Abstract:
The research presented in this thesis was motivated by two factors. Firstly, little route choice research
has been undertaken in South Africa, especially in urban areas. This has resulted in significant gaps in
our understanding of commuter route choice preferences and associated willingness-to-pay measures
such as the value of travel time. Secondly, there are recognised limitations in the experimental
methodologies used for route preference data collection, i.e., field data collected using revealed
preference (RP) methods, and experimental data collected using stated preference (SP) methods. RP
methods have high external validity, but the analyst has limited experimental control.
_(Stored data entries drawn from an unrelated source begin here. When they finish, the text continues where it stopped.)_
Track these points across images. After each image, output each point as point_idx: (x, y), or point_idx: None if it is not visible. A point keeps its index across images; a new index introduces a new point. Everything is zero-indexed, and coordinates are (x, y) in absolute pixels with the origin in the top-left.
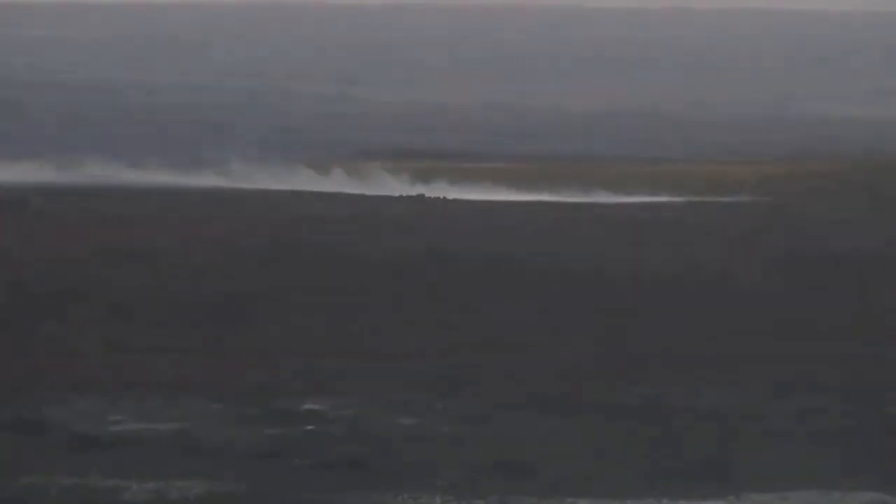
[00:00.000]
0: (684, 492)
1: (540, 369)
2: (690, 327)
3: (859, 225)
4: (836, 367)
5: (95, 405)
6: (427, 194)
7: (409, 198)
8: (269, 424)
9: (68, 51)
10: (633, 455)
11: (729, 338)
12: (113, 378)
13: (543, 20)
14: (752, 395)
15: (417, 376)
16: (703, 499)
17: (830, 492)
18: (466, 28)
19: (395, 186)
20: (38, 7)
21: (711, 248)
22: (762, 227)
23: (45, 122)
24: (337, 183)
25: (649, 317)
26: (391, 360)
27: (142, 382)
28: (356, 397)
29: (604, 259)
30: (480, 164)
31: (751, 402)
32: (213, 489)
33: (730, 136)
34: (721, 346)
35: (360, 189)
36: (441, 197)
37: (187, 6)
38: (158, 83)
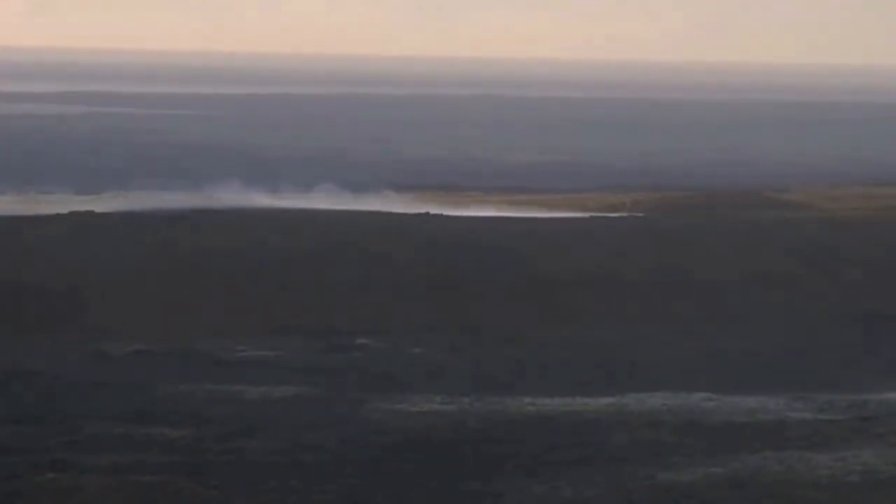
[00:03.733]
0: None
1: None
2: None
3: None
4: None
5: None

SP methods
have a high degree of analyst control of the experiment parameters, but the hypothetical nature of the
route alternatives provides lower levels of external validity. The research presented in this thesis
therefore had four objectives. Firstly, to provide a review of historical research and studies into mode
choice and route choice modeling in South Africa and highlight any gaps in our understanding of
commuter route choice preferences and the value of travel time. The findings confirmed that no route
choice research has been undertaken in South African urban areas for the last two decades, and large
gaps exist in our understanding of motorists’ route choice preferences these areas. The findings
confirmed the urgent need to undertake route choice research in South African urban settings,
especially in the light of the governments user pays policy for urban road and public transport
provision.
The second objective was to develop and demonstrate the proof-of-concept for an innovative,
smartphone-based application with the acronym RAPP-UP (Route Choice Application – University of
Pretoria), for collecting motorist route preference data in dense, congested urban road networks based
on real-time traffic conditions at the time of the trip. The author of this thesis designed and prepared
the specification for RAPP-UP, and an independent contractor was appointed to code the application
and make it available on the Google Play Store® for survey participants to download. RAPP-UP was
designed to achieve a better balance between external validity and analyst control. The third objective
was to use RAPP-UP to collect route preference data from a sample of commuters in Gauteng
Province, South Africa. The fourth objective was to estimate various types of discrete choice models to quantify different forms of route preference utility and estimate the associated willingness-to-pay
measures such as the commuter value of travel time.
RAPP-UP was designed for application in a self-validating survey context that included stated
preference (SP) and revealed preference (RP) components. A degree of analyst control was introduced
by allowing the analyst to factor the observed attribute levels before presentation to users in a predetermined
manner based on an unlabelled fractional factorial design. RAPP-UP’s innovation was its
ability to maximise external validity by generating two realistic alternative routes based on real-time
road network travel data between a user specified origin and destination, thereby anchoring the
experiment in a realistic and familiar setting. This innovation was enhanced by showing the route
alternatives on a detailed road map background to provide orientation for the trip origin and
destination locations, the routes themselves (highlighted on the road background), as well as the
utility attribute levels for each route in a choice set format. After trading-off the attribute levels for
each route, users were asked to choose their preferred route (SP component) and were then required to
drive their chosen route (self-validating RP component). The GPS function in the smartphone was
used to track the user to determine route adherence. An economic experiment was introduced by
deducting the toll cost of a chosen tolled route from a user survey account that was allocated to each
user at the commencement of the survey. The final survey account balance was paid to each user at
the end of the survey. As each trip is one observation, the use of RAPP-UP was required over several
days to obtain multiple observations from each user. RAPP-UP was designed to accommodate a
detailed form of utility expression that contained a disaggregated form of travel time that specified the
proportions of actual travel time (in minutes) in free-flow, slowed-down and stop-start travel
conditions. The trip petrol cost (in Rands), toll cost (in Rands) and the probability of on-time arrival at
the destination (in percent) were also included in the utility expression.
To illustrate proof-of-concept, a small sample of car commuters in the Gauteng Province of South
Africa was recruited to participate in a route choice survey using RAPP-UP. The road network in the
urban areas of Gauteng Province is dense and congested in the weekday peak periods, and the
motorways are tolled. The route preference data of the sample of commuters provided the basis for the
estimation of various forms of discrete route choice models. The models confirmed that the attribute
coefficients for each category of travel time were significant, thereby corroborating international
evidence. The congestion multipliers, i.e., the ratios of the travel time attribute coefficients for each
trip time category, were within the ranges determined in international studies. The petrol cost, toll cost
and probability of on-time arrival attribute coefficients were also significant. A toll road quality bonus
representing the unobserved factors of utility was introduced as a dummy utility attribute for routes
with tolled sections. The attribute coefficient had a negative sign, revealing that the survey
participants associated a disutility for routes with tolled sections for the unobserved factors of utility. All the objectives of the research were achieved. The research not only added to the body of literature
on the topic of route choice behaviour in urban areas, but also provided insights into the practicalities
of route choice data collection and model estimation.